With this information let’s rewind our clock further back—and then much further back again—and try asking again what is intelligence. The building blocks of awareness—the consciousness that gives rise to intelligence—is motion itself. We don’t understand anything until we have changed position. Or we discovered after venturing forth or within. Collapsed and then got up again. What foundation of intelligence is crafted from the orbit of a star—a faithful returning? Did the first lifeforms come to be because they just are, or was it because they went looking for something? We can understand an American Bison because we can see it in a museum or dissected in a lab. But, as has been confirmed this year, Bison have meaning because of their knowledge: their massive herd migrations nourish their families and the landscape. We only need to let them roam again.

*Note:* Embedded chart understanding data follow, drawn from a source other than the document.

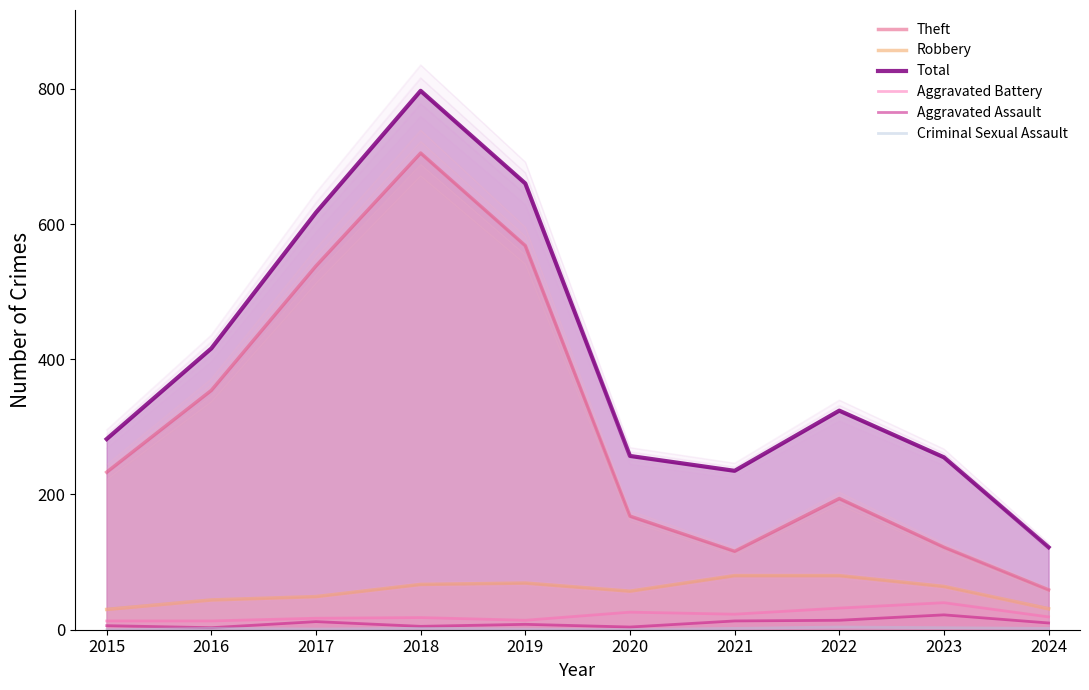

The value of Robbery at 2022 is 134. True or false?

False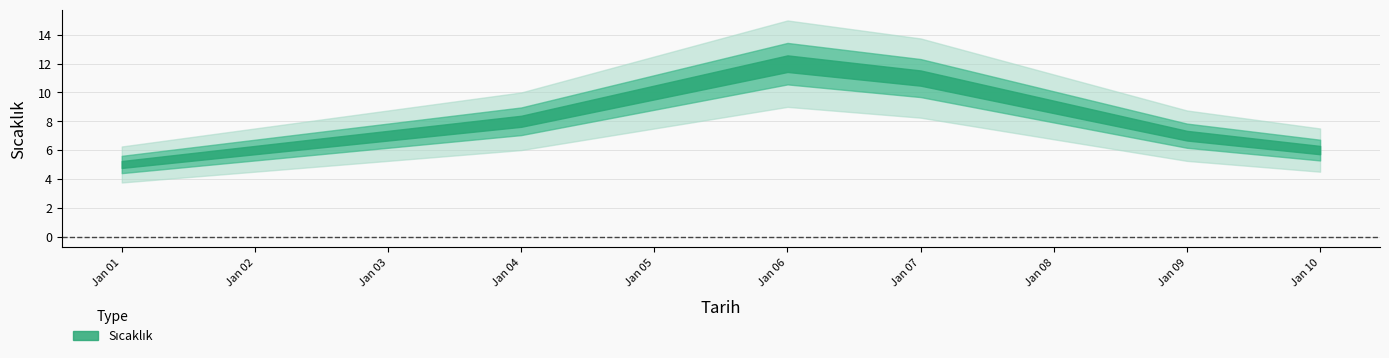

The value at 2000-01-05 is 4. True or false?

False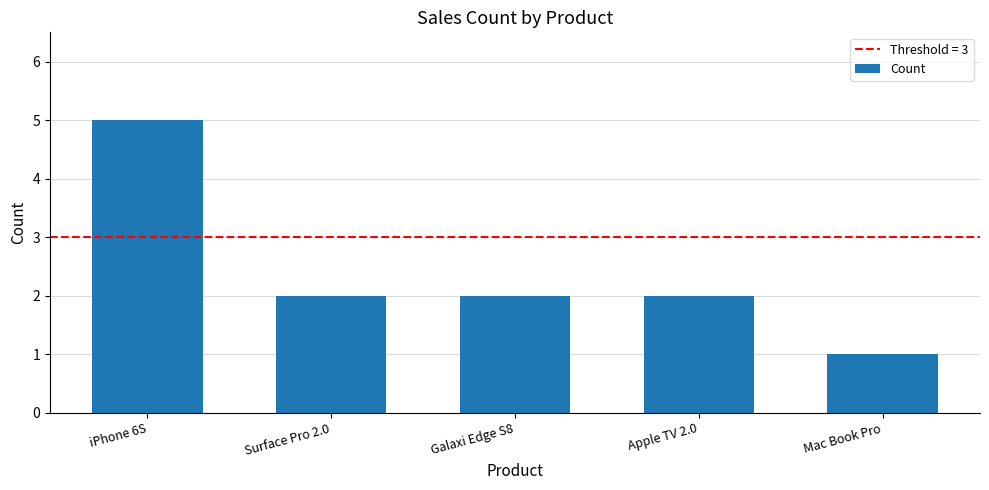

Count the number of data series in this chart.

1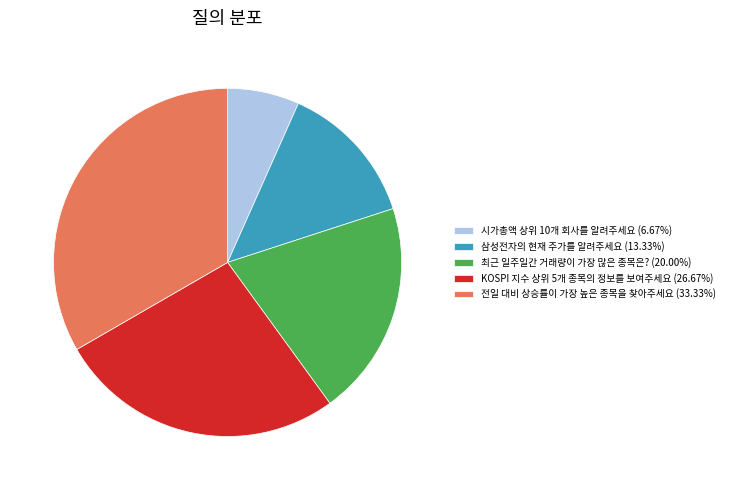

Does any single category account for the majority?

No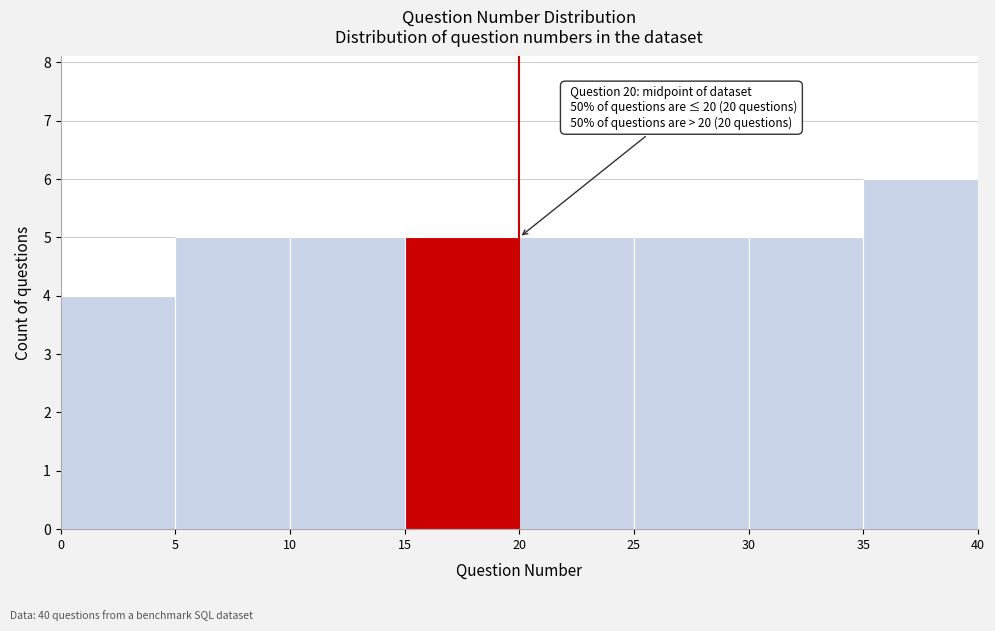

Over which range of the x-axis is the bar tallest?

35 to 40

I stay on my road not just because I am stubborn. I stay not just because I know at the end of many gadje roads for some reason they keep putting meat grinders, as gilded and as comfortable as they may be. I stay on the road because it leads to more paths. The more I keep moving the more I understand why others moved before, and I can fortune-tell where people might go in the future. I know intimately that the magic in machines isn’t in how we make them look and feel like us, but in how they move and “think” in their own right. And that’s what allowed me to climb up into tech management in rare speed. I knew how to get there.
That night I slept under the whale, I made a decision to stay on the road of collaborative scientists, computer technologists and creatives working to solve the world’s problems. In the years that followed, COVID, aggressive tech monopolies and personal brands pulled people away from this modest, kind, exciting road and onto superhighways and private jets. Many were simply pushed off the road and into ditches. At seven years out, I know as a Gypsy and a dance scholar that now is about the time where people start forgetting that the other more open source, egalitarian possibilities for our technological future were ever there at all.
Tonight, camp under the whale with me. We have hopes to engineer together.
Lacho drom,
Russell









My traveling company.
For some indigenous people, Turtle Island is a name for the continent of North America.